Icahn bought TWA in 1985. His move to take the company private came in 1988. This netted Icahn close to $500 million, but left the company itself with more than that amount in debt – $540 million.
Icahn sold off TWA equipment by the ton. In 1991 he sold TWA's prized routes to London Heathrow Airport. They went to American Airlines, which would end up buying and absorbing TWA in 2001 for close to $445 million.
TWA survived under Icahn, not because of him, but despite the man's efforts. In one instance, he intimated that he was going to place a large order for aircraft. Employees were expecting something on the order of 100 shiny new airplanes. They got 12.

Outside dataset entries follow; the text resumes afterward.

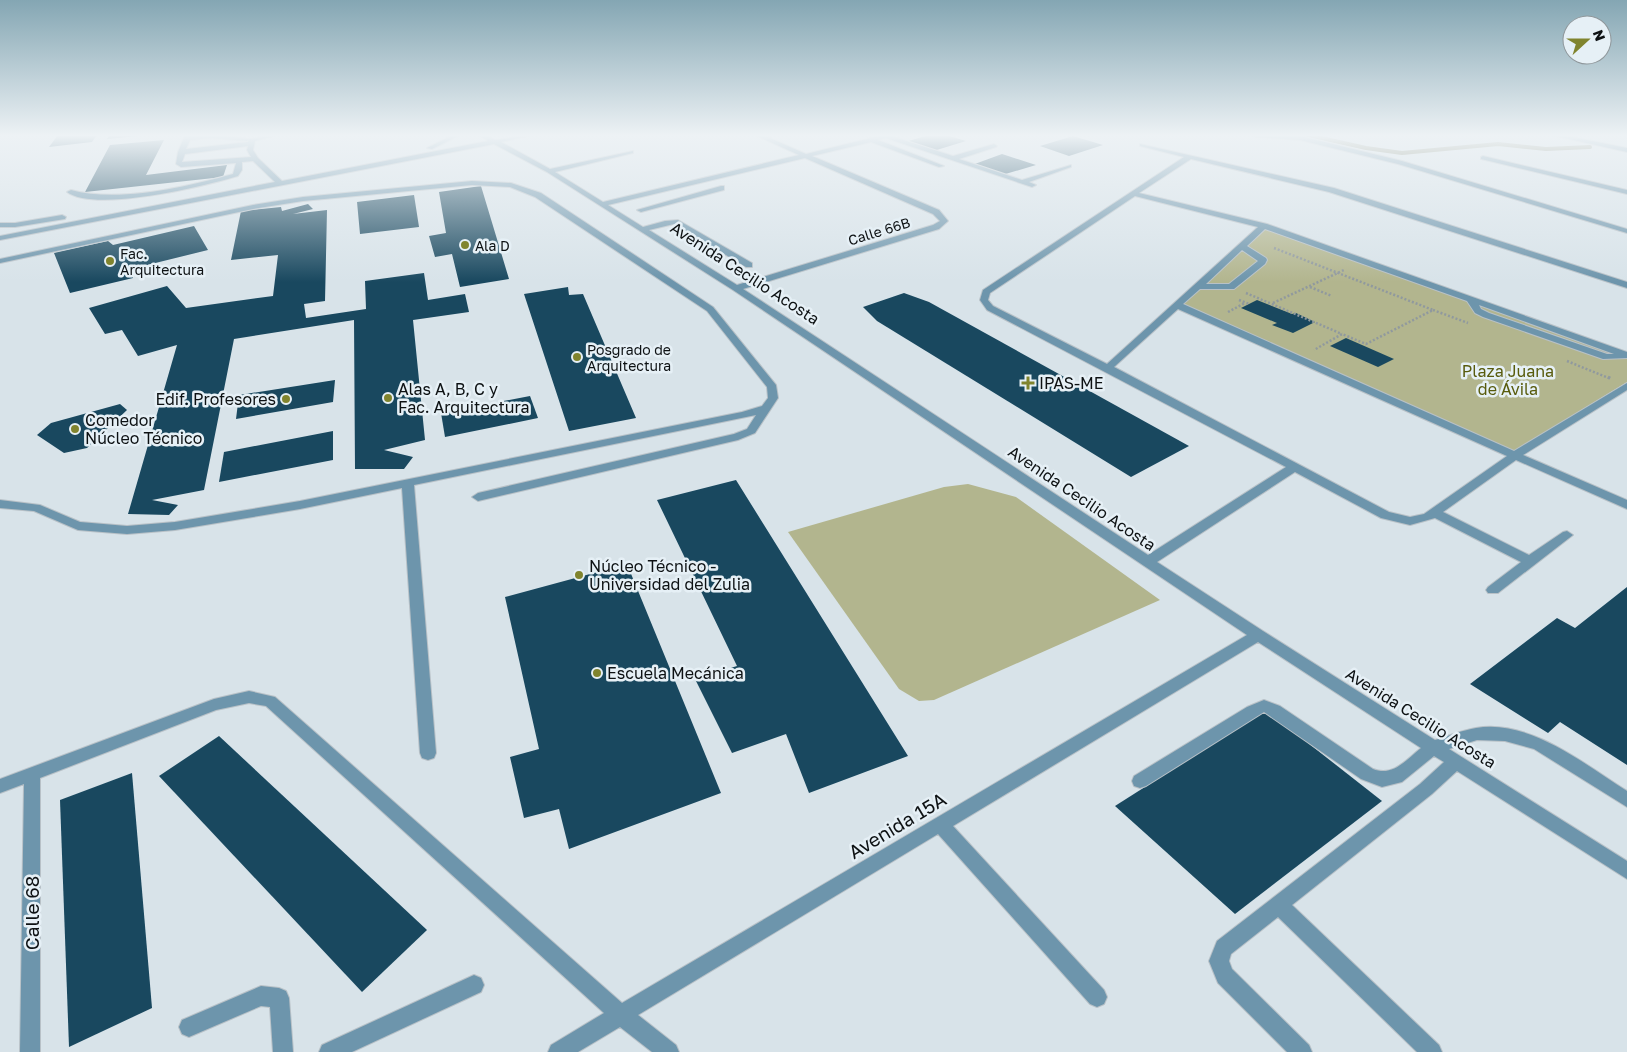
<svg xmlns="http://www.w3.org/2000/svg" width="1627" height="1052" font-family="'Golos Text',sans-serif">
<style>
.green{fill:#b2b58e}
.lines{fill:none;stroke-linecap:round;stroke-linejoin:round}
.stream{stroke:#676b4b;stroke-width:4}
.building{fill:#19485f}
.minor-casing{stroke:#b8c1c7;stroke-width:2}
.path-far1{stroke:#90999e;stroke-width:2.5;stroke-dasharray:2 2;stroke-linecap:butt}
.path{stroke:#90999e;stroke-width:3;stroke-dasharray:2.5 2.5;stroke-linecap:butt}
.minor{fill:#6d95ac;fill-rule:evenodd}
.poi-dot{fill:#80842e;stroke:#e6f0f6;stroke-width:2}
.labels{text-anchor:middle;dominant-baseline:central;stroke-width:5;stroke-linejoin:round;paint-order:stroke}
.far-street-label{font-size:14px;fill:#0d1113;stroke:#e6f0f6}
.far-poi-label{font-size:14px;fill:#0d1113;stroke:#e6f0f6;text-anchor:start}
.street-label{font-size:16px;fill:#0d1113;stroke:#e6f0f6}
.park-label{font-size:16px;fill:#585b0d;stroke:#e6f0f6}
.poi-label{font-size:16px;fill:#0d1113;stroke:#e6f0f6;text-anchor:start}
.near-street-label{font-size:19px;fill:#0d1113;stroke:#e6f0f6}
</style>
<rect width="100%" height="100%" fill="#d8e3e9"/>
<g class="green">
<polygon points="1266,228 1627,357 1627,382 1513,452 1181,305"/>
<polygon points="968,484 1016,497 1160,600 934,700 919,701 899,689 788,532 944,487"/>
</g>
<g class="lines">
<polyline class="stream" points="1308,135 1366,148 1402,153 1498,144 1546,149 1590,147"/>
</g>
<g class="building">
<polygon points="58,135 97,135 92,142 49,147"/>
<polygon points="110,135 138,135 138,136 107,139"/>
<polygon points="929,135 946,135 966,141 930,152 905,142"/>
<polygon points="1073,136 1103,145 1069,156 1040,146"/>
<polygon points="164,140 146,175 227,165 223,177 85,192 110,145"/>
<polygon points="1002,154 1036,165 1002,175 972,165"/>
<polygon points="481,186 509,279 460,287 452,254 435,257 429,236 446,233 439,192"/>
<polygon points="414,195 419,227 360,234 357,202"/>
<polygon points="308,204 313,209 293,214 327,210 325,301 304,304 306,318 366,309 365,281 424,273 428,300 465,294 469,312 413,320 425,440 384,450 413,457 404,469 355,469 354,320 234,339 204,490 152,500 178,505 169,515 128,514 177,345 138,356 122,330 105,334 89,308 167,286 186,308 273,296 278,255 231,260 241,211 281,207 282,211"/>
<polygon points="194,226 208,250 131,269 133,278 70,293 54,253 108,241 113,245"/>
<polygon points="568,287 569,295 583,294 636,418 569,431 524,294"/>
<polygon points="904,293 929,302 1189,446 1131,477 877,321 863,307"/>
<polygon points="1257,300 1292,314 1296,313 1315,322 1293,333 1272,325 1277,323 1241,308"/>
<polygon points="1346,338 1394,359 1378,367 1330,346"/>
<polygon points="335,380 333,402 236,419 239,395"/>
<polygon points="530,396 538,418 445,437 441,413"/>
<polygon points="120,404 127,410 87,448 64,453 37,435 51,423"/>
<polygon points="333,431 333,460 219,482 224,452"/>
<polygon points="736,480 908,756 809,793 786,734 732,753 695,679 737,666 657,500"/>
<polygon points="627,564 721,793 569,849 559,809 524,818 510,757 539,749 505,597"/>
<polygon points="1627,587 1627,765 1560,722 1548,733 1470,684 1557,618 1575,628"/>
<polygon points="1266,710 1382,801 1235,914 1115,806"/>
<polygon points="219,736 427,930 362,992 159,776"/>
<polygon points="132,773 152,1008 69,1047 60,800"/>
</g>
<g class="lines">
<g class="minor-casing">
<g id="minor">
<path d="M 185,135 L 218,135 L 250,139 L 277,135 L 255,141 L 253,150 L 258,158 L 282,181 L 488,141 L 479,135 L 486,135 L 495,140 L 532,135 L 501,142 L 550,169 L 633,151 L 633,153 L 555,172 L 603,202 L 799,155 L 755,135 L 763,135 L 806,154 L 883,135 L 896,135 L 894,137 L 953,156 L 994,144 L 997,146 L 996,147 L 959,159 L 1022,180 L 1071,165 L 1071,167 L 1029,182 L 1036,185 L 1032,187 L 886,138 L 878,140 L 944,166 L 939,167 L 871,142 L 812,156 L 939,210 L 948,221 L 939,229 L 743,289 L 1148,555 L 1286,467 L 987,310 L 980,300 L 983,290 L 1184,157 L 1140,146 L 1140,144 L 1334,188 L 1627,282 L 1627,288 L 1329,192 L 1191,159 L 1139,193 L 1267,224 L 1627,352 L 1627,358 L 1603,359 L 1483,317 L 1475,313 L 1467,301 L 1265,229 L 1247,246 L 1266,258 L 1267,260 L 1265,264 L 1234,289 L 1200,289 L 1183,304 L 1514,451 L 1627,383 L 1627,390 L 1523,455 L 1627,500 L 1627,509 L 1516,460 L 1443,512 L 1529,555 L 1563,532 L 1567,531 L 1573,535 L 1498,593 L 1488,593 L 1486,590 L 1488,587 L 1521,562 L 1435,518 L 1410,525 L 1381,518 L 1295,472 L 1157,562 L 1263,631 L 1435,740 C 1449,736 1463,730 1476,728 C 1530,719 1584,764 1627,791 L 1627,807 L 1534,749 L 1505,741 L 1477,740 L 1449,749 L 1627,861 L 1627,879 L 1457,771 L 1432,794 L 1292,905 L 1439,1045 L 1442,1052 L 1417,1052 L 1278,917 L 1231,954 L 1229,961 L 1232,969 L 1309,1045 L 1312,1052 L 1287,1052 L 1218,983 L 1209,961 L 1217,941 L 1420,784 L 1444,762 L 1434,756 L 1402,782 L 1382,787 L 1361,779 L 1264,712 L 1146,786 L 1140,788 L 1134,786 L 1132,781 L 1134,776 L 1247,707 L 1264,700 L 1280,706 L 1373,769 C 1393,777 1406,760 1421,748 L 1258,642 L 953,826 L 1104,990 L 1107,997 L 1104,1004 L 1097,1007 L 1090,1004 L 938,834 L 638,1015 L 676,1045 L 679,1052 L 652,1052 L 620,1027 L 578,1052 L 548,1052 L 551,1045 L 604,1013 L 266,706 L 249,703 L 216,710 L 40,778 L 40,1052 L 20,1052 L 24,784 L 0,793 L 0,779 L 214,699 L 249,691 L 275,697 L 622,1003 L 1247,635 L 733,290 L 547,172 L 494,144 L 0,240 L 0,236 L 275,182 L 253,161 L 242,162 L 242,170 L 238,176 C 205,186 95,213 67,192 L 71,190 C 118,203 186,187 233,174 L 236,163 L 181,167 L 176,164 L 178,152 ZM 211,138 L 247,141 L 249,140 L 248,142 L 186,149 L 190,140 ZM 248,146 L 247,150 L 251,157 L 182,162 L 185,154 ZM 805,158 L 933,214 L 940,221 L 933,225 L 737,285 L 649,230 L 674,224 L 746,267 L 752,267 L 752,263 L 678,220 L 665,221 L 643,227 L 608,205 ZM 1135,196 L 1258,227 L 1107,364 L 993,306 L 988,300 L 990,293 ZM 1242,250 L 1258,261 L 1229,284 L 1206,284 ZM 1479,305 L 1614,354 L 1607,354 L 1489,313 L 1481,309 ZM 1178,309 L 1507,456 L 1424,514 L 1410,517 L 1389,512 L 1114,367 Z"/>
<polygon points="453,135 460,135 432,149 427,148"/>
<polygon points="1253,135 1300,136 1402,161 1627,229 1627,233 1398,164 1300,140 1256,137"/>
<polygon points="1551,135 1562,135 1627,148 1627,152"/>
<polygon points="1483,156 1627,190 1627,194 1481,159 1481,157"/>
<polygon points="472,181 511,183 541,193 713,307 776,385 778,398 755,433 738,440 478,501 472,497 478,493 734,434 747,429 756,415 414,485 436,753 434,758 428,760 422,758 420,753 402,488 300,509 175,530 127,534 78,530 34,511 0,508 0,500 40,505 80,522 127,526 175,522 300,501 742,412 762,406 768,398 767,387 707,311 535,197 510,187 472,185 303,201 253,209 0,263 0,259 253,205 303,197"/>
<polygon points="721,186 724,186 724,190 641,212 637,210"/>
<polygon points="62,215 66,217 65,219 15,227 0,227 0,223 15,223"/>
<polygon points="474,975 481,978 484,985 481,992 352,1052 319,1052 322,1045"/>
<polygon points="261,986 279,988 286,991 289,998 293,1052 273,1052 270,1007 261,1006 189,1037 182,1034 179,1027 182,1020"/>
</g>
</g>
<g class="path-far1">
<polyline points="1274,248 1433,310 1366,344 1342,334 1314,350"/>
<polyline points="1310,287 1332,296"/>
<polyline points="1246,293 1342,334"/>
<polyline points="1239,300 1249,304"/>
<polyline points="1273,303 1344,270"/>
<polyline points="1433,310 1468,323"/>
<polyline points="1228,312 1245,303"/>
<polyline points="1567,361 1611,379"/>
</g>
<polyline class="path" points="1608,377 1612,379"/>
<use href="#minor" class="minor"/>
</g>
<linearGradient id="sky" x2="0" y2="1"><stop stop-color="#84a6b3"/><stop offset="0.48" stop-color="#edf2f5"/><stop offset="1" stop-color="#edf2f5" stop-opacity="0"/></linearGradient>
<rect width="1627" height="282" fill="url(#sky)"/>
<g class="poi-dot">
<circle cx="465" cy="245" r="5"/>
<circle cx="110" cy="261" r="5"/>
<circle cx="577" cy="357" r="5"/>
<path d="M1025.5 375.5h5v5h5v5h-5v5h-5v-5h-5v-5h5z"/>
<circle cx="388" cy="398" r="5"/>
<circle cx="286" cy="399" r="5"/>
<circle cx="75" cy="429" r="5"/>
<circle cx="579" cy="575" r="5"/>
<circle cx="597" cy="673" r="5"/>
</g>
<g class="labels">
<g class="far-street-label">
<text transform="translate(879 231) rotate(-17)">Calle 66B</text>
</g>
<g class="far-poi-label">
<text x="475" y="245">Ala D</text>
<text x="120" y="253">Fac.<tspan x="120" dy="16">Arquitectura</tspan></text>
<text x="587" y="349">Posgrado de<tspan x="587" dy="16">Arquitectura</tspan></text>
</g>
<g class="street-label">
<text transform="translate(745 273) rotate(33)">Avenida Cecilio Acosta</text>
<text transform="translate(1082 498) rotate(34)">Avenida Cecilio Acosta</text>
<text transform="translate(1421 718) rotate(32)">Avenida Cecilio Acosta</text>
</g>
<g class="park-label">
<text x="1508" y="371">Plaza Juana<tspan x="1508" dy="18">de Ávila</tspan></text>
</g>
<g class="poi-label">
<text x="1039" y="383">IPAS-ME</text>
<text x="398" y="389">Alas A, B, C y<tspan x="398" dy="18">Fac. Arquitectura</tspan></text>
<text x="276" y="399" text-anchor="end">Edif. Profesores</text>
<text x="85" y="420">Comedor<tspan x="85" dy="18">Núcleo Técnico</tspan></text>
<text x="589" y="566">Núcleo Técnico -<tspan x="589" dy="18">Universidad del Zulia</tspan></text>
<text x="607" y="673">Escuela Mecánica</text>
</g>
<g class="near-street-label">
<text transform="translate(897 825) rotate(-31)">Avenida 15A</text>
<text transform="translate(31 913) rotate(-90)">Calle 68</text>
</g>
</g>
<g transform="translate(1587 40) rotate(69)"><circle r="24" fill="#e6f0f6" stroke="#8f979b"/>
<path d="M0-4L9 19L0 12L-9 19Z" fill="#80842e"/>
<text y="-8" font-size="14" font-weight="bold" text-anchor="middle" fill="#0d1113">N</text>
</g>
</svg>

Employees complained about draconian measures on the ground, and an atmosphere of constant surveillance.
TWA was beleaguered ever after. There were huge labor costs and costly labor disputes. The company had an aging fleet and a reputation for never arriving on time. The airline "grew," when Icahn acquired Ozark Airlines, but it was only Icahn who benefitted from this growth.
Bankruptcy came in 1992.
TWA limped onward into 2001, but it was never really the prestige marquee brand it once was. But Carl Icahn was becoming a prestigious marquee in his own right.